Bram Stoker's Dracula

Francis Ford Coppola’s 1992 gothic horror heightens the romantic aspects of Stoker’s novel. Highly sensual while also very bloody, it casts Winona Ryder in the dual roles of Elisabeta, the lost love for whom Count Dracula mourns, and Mina, the latter-day woman who seems like Elisabeta reborn.
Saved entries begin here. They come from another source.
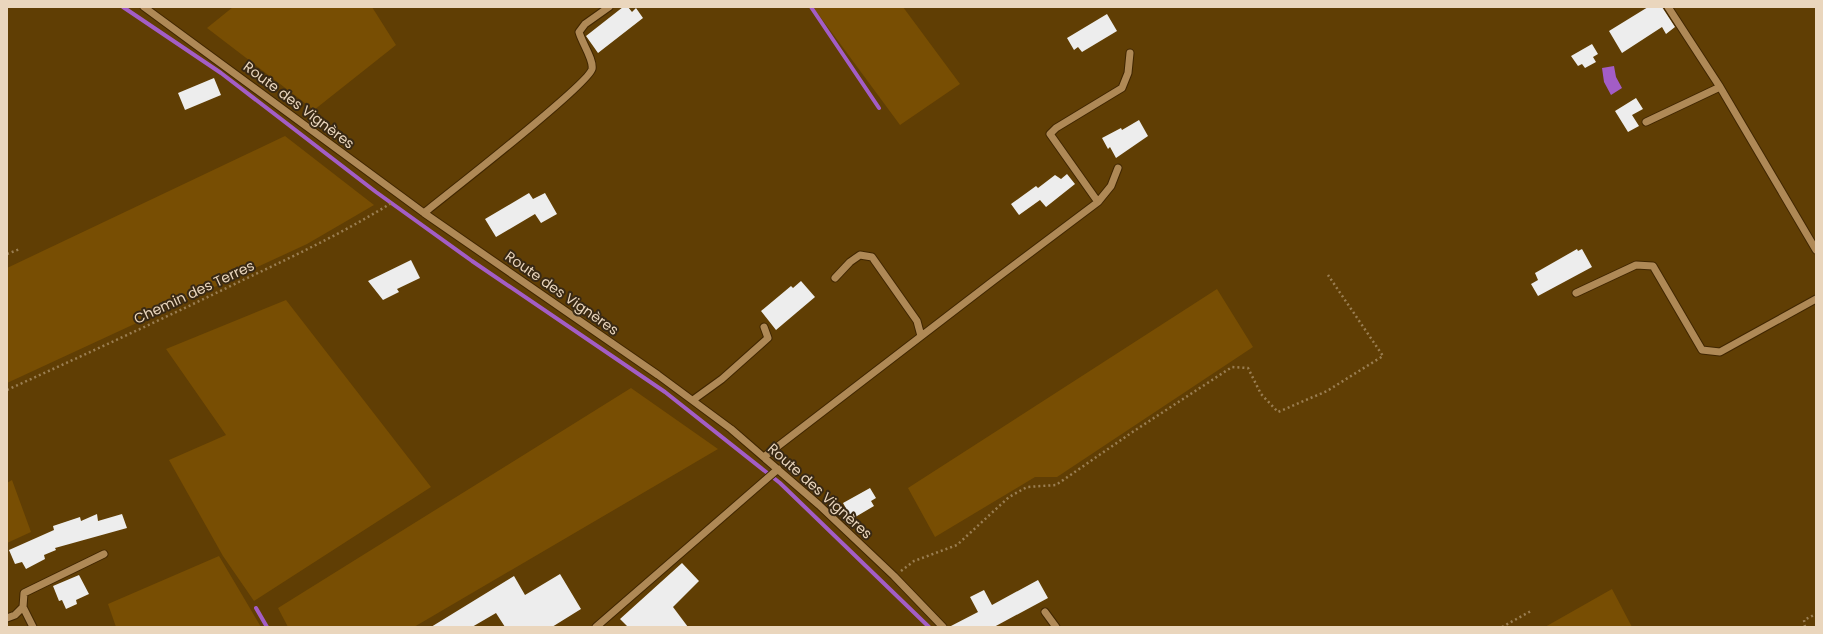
<svg xmlns="http://www.w3.org/2000/svg" width="1823" height="634" font-family="Poppins,sans-serif">
  <style>
    .green { fill: #784e03 }
    .water { fill: #a35dc6 }
    .lines { fill: none; stroke-linecap: round; stroke-linejoin: round }
    .stream { stroke: #a35dc6; stroke-width: 4 }
    .building { fill: #ededed }
    .minor-casing { stroke: #402600; stroke-width: 9 }
    .path { stroke: #9a7e52; stroke-width: 2.5; stroke-dasharray: 2 3; stroke-linecap: butt }
    .minor { stroke: #af8956; stroke-width: 7 }
    .labels { text-anchor: middle; stroke-width: 4; stroke-linejoin: round; paint-order: stroke }
    .street-label { font-size: 14px; fill: #ead6bd; stroke: #392914 }
  </style>
  <rect width="100%" height="100%" fill="#603e04"/>
  <path class="green" d="M233,7H372L396,45L314,110L207,28Z
    M813,7H903L960,84L900,125Z
    M285,136L374,205L307,244L7,383V268Z
    M1217,289L1253,347L1057,477H1035L935,537L908,488Z
    M286,300L431,487L254,601L223,556L169,460L226,435L166,349Z
    M631,388L718,449L414,627H288L278,608Z
    M12,480L31,532L7,543V483Z
    M219,556L261,627H116L108,604Z
    M1612,589L1632,627H1545Z"/>
  <path class="water" d="M1614,66L1616,77L1622,88L1611,95L1604,82L1602,68Z"/>
  <g class="lines">
    <path class="stream" d="M123,7L221,73L376,192L472,261L665,392L780,483L929,627
      M811,7L879,108
      M256,608L267,627"/>
  </g>
  <path class="building" d="M623,7H628L632,12L636,8L643,18L598,53L586,36Z
    M1648,7H1662L1675,27L1666,34L1662,27L1622,53L1609,31Z
    M1107,14L1117,31L1082,52L1078,47L1074,50L1067,38Z
    M1592,44L1598,54L1593,57L1596,62L1585,68L1582,64L1578,66L1571,56Z
    M214,78L221,95L185,110L178,93Z
    M1636,98L1643,109L1632,115L1639,126L1628,132L1615,111Z
    M1139,120L1148,136L1116,158L1110,147L1108,149L1102,138L1121,128L1122,130Z
    M1067,174L1075,184L1046,207L1040,200L1019,215L1011,204L1036,186L1038,188L1055,175L1061,179Z
    M529,193L533,199L545,193L557,214L541,223L535,214L496,237L485,219Z
    M1577,249L1578,251L1582,249L1592,267L1538,296L1531,284L1538,280L1535,273Z
    M411,260L420,278L397,289L399,292L383,300L368,281Z
    M801,281L815,297L776,330L761,311L791,286L793,288Z
    M870,488L876,498L871,501L874,506L852,519L843,503Z
    M97,514L98,521L122,514L127,528L55,548L56,550L44,555L45,559L26,569L22,562L15,564L9,550L54,530L53,526L80,517L81,521Z
    M682,563L699,581L673,607L688,627H628L620,619Z
    M560,574L581,609L552,627H505L496,613L472,627H431L514,576L525,595Z
    M79,575L89,594L76,600L77,604L66,609L62,600L59,601L53,586Z
    M1038,580L1048,598L994,627H949L978,612L970,597L984,590L992,605Z"/>
  <g class="lines">
    <defs>
      <path id="minor" d="M144,7L424,213L658,375L731,429L819,505L894,576L943,627
        M1668,7L1720,87L1816,250
        M1646,122L1720,87
        M1098,202L1050,134L1056,128L1122,88L1128,73L1130,53
        M424,213C446,195 588,85 592,69C594,60 582,43 579,32L585,24L609,7
        M835,278L850,262L860,255L872,257L917,321L921,336
        M1576,293L1636,265L1653,266L1702,350L1720,352L1816,299
        M693,400L722,379L768,338L764,327
        M764,457L993,281L1098,202L1111,186L1118,168
        M23,607L33,627
        M1045,612L1056,627
        M7,618L15,615L23,607L24,593L104,554
        M596,627L778,469"/>
    </defs>
    <use href="#minor" class="minor-casing"/>
    <path class="path" d="M7,254L20,249
      M7,390C86,354 165,318 243,280C294,256 345,232 393,202
      M901,571L914,561L957,545L1009,497L1027,487L1056,485L1134,431L1232,367L1248,368L1261,394L1278,412L1327,391L1383,356L1328,275
      M1502,627L1531,611
      M1805,627L1804,620L1816,614"/>
    <use href="#minor" class="minor"/>
  </g>
  <g class="labels">
    <g class="street-label">
      <text transform="translate(299 105) rotate(37)" y="5">Route des Vignères</text>
      <text transform="translate(194 292) rotate(-25)" y="5">Chemin des Terres</text>
      <text transform="translate(562 293) rotate(35)" y="5">Route des Vignères</text>
      <text transform="translate(820 491) rotate(42)" y="5">Route des Vignères</text>
    </g>
  </g>
  <rect width="1823" height="634" fill="none" stroke="#ead6bd" stroke-width="16"/>
</svg>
Dracula, played by Gary Oldman, will stop at nothing to get her back. Vampire hunter Van Helsing (Anthony Hopkins) has other ideas.


Blade

A 1998 film based on the groundbreaking Marvel Comics series featuring a black protagonist, a vampire avenger played by Wesley Snipes. He has the strength of a vampire but the conscience of a human, the result of his mother being attacked by a bloodsucker prior to his birth. Incredibly gory, the film has Blade falling for a human haematologist named Karen (N’Bushe Wright), whom he must battle to defend when she becomes the prey of the day.


Underworld

A lot like New Moon in its theme of vampires fighting werewolves, this 2003 kickoff to a franchise features the fetching Kate Beckinsale as Selene, a leather-clad hunter of Lycan (werewolf) rivals. Her mission is complicated when romance ensues between her and a Lycan named Michael (Scott Speedman). It’s a richly lensed film that’s gorgeous just to stare at, with a cool gadget in a gun that can fire bullets fashioned from daylight, which are lethal to vampires.


I Am Legend

Will Smith is the last man alive in this 2007 reimagining of the classic Richard Matheson novel of the same name. Smith is a lonely scientist in a post-Apocalypse New York who is trying to find a cure for a cancer vaccine that went catastrophically awry, turning humans into zombie/vampire hybrids. It’s an unconventional romance in three ways: there’s a fierce bond between a zombie/vampire couple; Smith’s character is totally devoted to his dog; and there’s more conventional attraction in the arrival of Alice Braga’s character, the last woman alive.